24 may. 2009

El teorema de Piglia

De Julio César Londoño

De las varias decenas de metros de teoría del cuento publicadas en los últimos veinte años, la tesis de Ricardo Piglia es la que ha corrido con mejor fortuna: "todo cuento siempre cuenta dos historias", dijo el argentino, ilustró su afirmación con con el boceto de un cuento que Chejov nunca escribió ("Un hombre, en Montecarlo, va al casino, gana un millón, vuelve a casa, se suicida") y captó la atención del gremio.

Su tesis tiene tres argucias y una fortaleza: la primera argucia es su tono categórico. Si hubiera escrito "algunos cuentos a veces cuentan dos o más historias", sólo algunos profesores recordarían, a veces, su tesis. Al cerebro lo tranquilizan las afirmaciones generales: nadie olvida leyes como "todos los cuerpos se dilatan con el calor". (Hay que condiderar una diferencia importante: en el lenguaje de la ciencia la palabra todos tiene que ser literal y rigurosa. En literatura puede ser sólo un énfasis, una hipérbole).

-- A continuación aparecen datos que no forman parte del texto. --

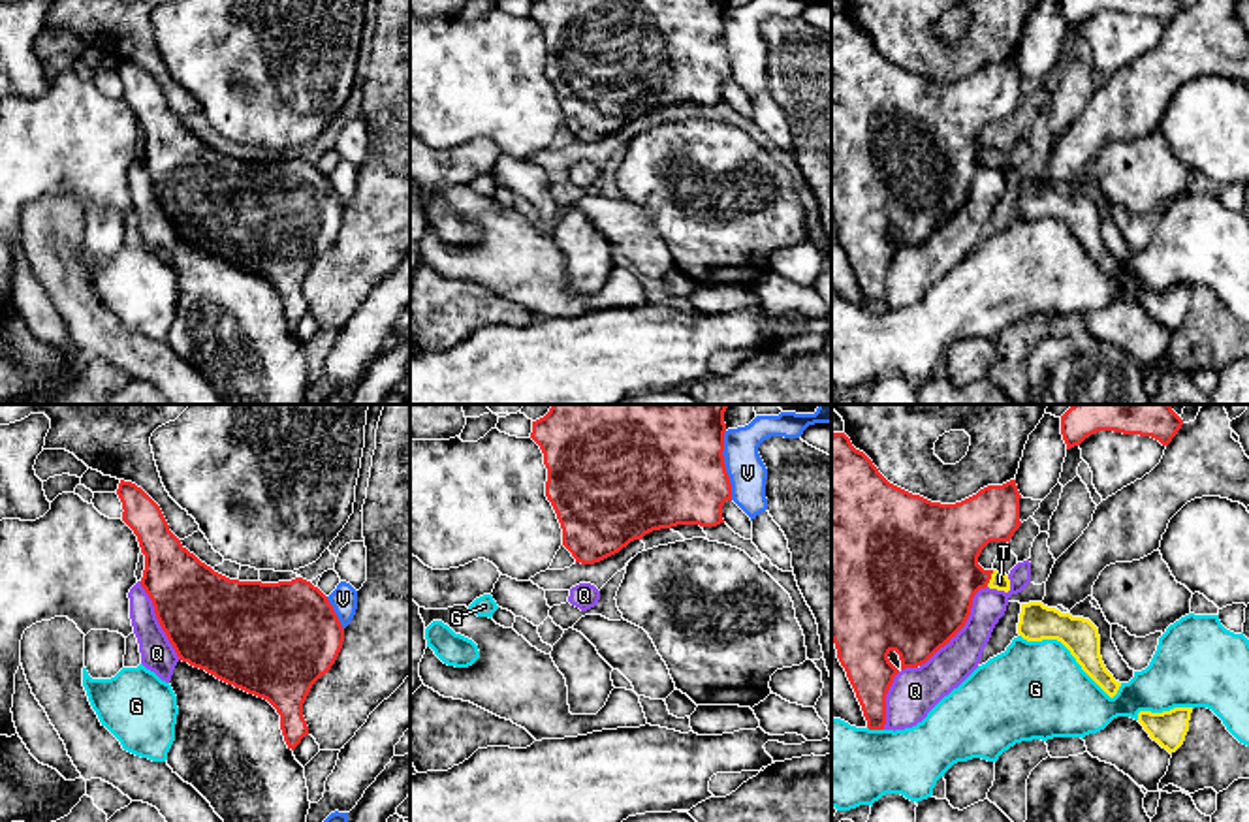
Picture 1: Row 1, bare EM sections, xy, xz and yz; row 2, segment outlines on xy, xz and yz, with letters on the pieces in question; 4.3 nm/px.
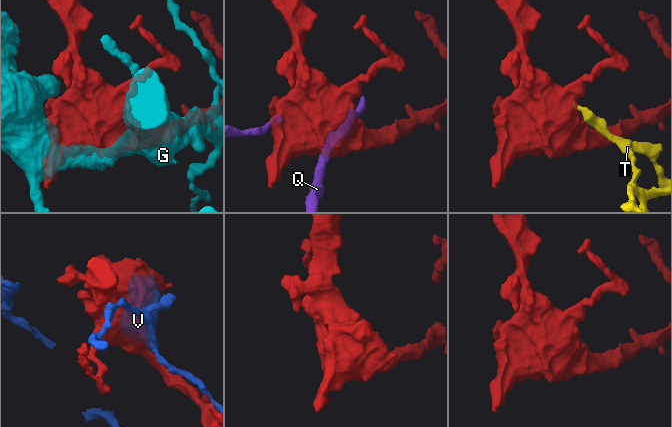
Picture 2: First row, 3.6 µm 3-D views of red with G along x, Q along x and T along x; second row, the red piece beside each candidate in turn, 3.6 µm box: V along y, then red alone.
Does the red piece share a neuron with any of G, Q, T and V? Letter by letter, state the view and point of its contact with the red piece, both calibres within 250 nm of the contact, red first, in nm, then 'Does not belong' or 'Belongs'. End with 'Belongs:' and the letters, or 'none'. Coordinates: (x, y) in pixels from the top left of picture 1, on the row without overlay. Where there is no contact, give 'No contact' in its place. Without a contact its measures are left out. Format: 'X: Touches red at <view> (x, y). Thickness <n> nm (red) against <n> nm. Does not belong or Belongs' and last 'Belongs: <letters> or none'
G: Touches red at yz (875, 307). Thickness 190 nm (red) against 360 nm. Does not belong
Q: Touches red at yz (962, 205). Thickness 500 nm (red) against 170 nm. Does not belong
T: Touches red at yz (990, 157). Thickness 400 nm (red) against 70 nm. Belongs
V: Touches red at xz (725, 44). Thickness 440 nm (red) against 160 nm. Does not belong
Belongs: T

La segunda argucia consiste en proponer una tesis sorpresiva, como el final de los cuentos de ingenio: siempre habíamos creído (era incluso un dogma del género) que el cuento debía contar una sola historia; que las tramas secundarias y las digresiones eran cosa de novelistas y adultos gagá.

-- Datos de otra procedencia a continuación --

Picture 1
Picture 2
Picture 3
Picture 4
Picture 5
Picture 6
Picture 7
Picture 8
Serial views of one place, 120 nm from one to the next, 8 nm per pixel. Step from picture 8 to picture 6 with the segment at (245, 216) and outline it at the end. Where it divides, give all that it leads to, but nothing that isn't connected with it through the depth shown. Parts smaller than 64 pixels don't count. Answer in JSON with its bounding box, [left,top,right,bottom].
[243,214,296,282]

La tercera argucia es muy argentina, una mezcla de erudición y bluff. Piglia cita figurones: Borges, Kafka, Joyce, la teoría del iceberg de hemingway; y hace afirmaciones con chanfle, proposiciones por el estilo de "todos los cuentos de X, W y K juegan con el recurso Z". Es una proposición irrebatible porque a) nadie ha leído todos los cuentos de X, W y K en clave de Piglia. Y b) si alguien se pone a hacerlo y encuentra excepciones, siempre queda la puerta de emergencia de la hipérbole…

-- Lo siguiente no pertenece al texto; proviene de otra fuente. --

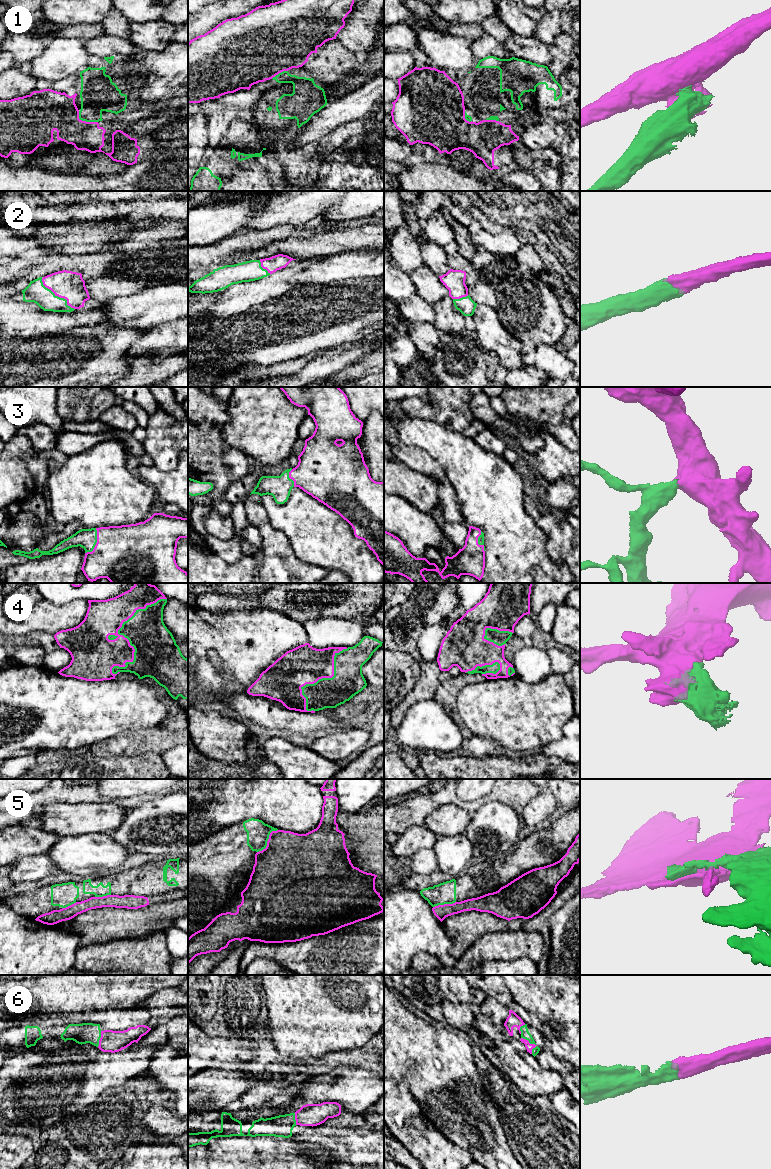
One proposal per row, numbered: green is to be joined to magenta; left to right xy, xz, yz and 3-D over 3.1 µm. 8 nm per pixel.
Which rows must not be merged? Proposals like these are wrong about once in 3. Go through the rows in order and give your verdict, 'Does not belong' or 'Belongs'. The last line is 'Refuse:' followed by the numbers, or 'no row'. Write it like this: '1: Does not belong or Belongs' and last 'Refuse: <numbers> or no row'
1: Does not belong
2: Belongs
3: Belongs
4: Belongs
5: Does not belong
6: Belongs
Refuse: 1, 5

Por ejemplo: Piglia asegura que en todos los cuentos de Borges la historia 2 es siempre la misma (no dice cual). Es falso. Uno puede creer que León Bloy, Chesterton o Kafka o cualquier otro místico, tengan, todos, una obsesión recurrente; pero no Borges, ese gocetas que echaba mano de las religiones y de las filosofías sólo por sus posibiidades estéticas.

La fortaleza estriba en que Piglia argumenta de una manera elocuente: "El cuento clásico (Poe, Quiroga) narra en primer plano la historia 1 (el relato del juego) y construye en secreto la historia 2 (el relato del suicidio). El arte del cuentista consiste en saber cifrar la historia 2 en los intersticios de la historia 1. Un relato visible esconde un relato secreto, narrado de un modo elíptico y fragmentario. El efecto de sorpresa se produce cuando el final de la historia secreta aparece en la superficie". Es una argumentación monolítica, sin resquicios, elegante, como la demostración de un teorema.

También hay debilidades, claro: Piglia cita cuentistas discutibles (Chejov, Joyce, Quiroga, Mansfield); uno de sus ejemplos paradigmáticos, El gran río de los dos corazones, de Hemingway, es un cuento tan malo que no cuenta ni siquiera una historia.

Otro de los ejemplos, Sur, de Borges, cuenta una sola historia, muy floja por cierto. En cambio el tercer ejemplo, La muerte y la brújula, también de Borges, es una ilustración espléndida de la tesis: la historia 1 cuenta las pesquizas del detective Lonrot. La historia 2 nos revela que el inteligente detective no hace sino seguir el camino de granitos de maíz que ha dejado caer, more geometrico, el genial asesino Red Scarlach.

También se equivoca Piglia al asegurar que el ejemplar de Las mil y una noches que aparece en Sur, y el Talmud de La muerte y la brújula, son equivalentes. Es falso. Lo perdió su afición por la simetría. El primer libro es accidental, puede cambiarse por otro libro u objeto sin desmedro de la historia, en tanto que el Talmud es indispensable para que el ignorante pero genial Scarlach pueda tejer la erudita telaraña cabalística con la que atrapará al detective.

Con todo, creo que la tesis de Piglia es un magnífico pretexto de conversación; también, una herramienta útil para leer cuentos policiacos y, en general, cuentos de imaginación. O como dice mi mujer, "la tesis de Piglia es regia para leer cuentos piglianos".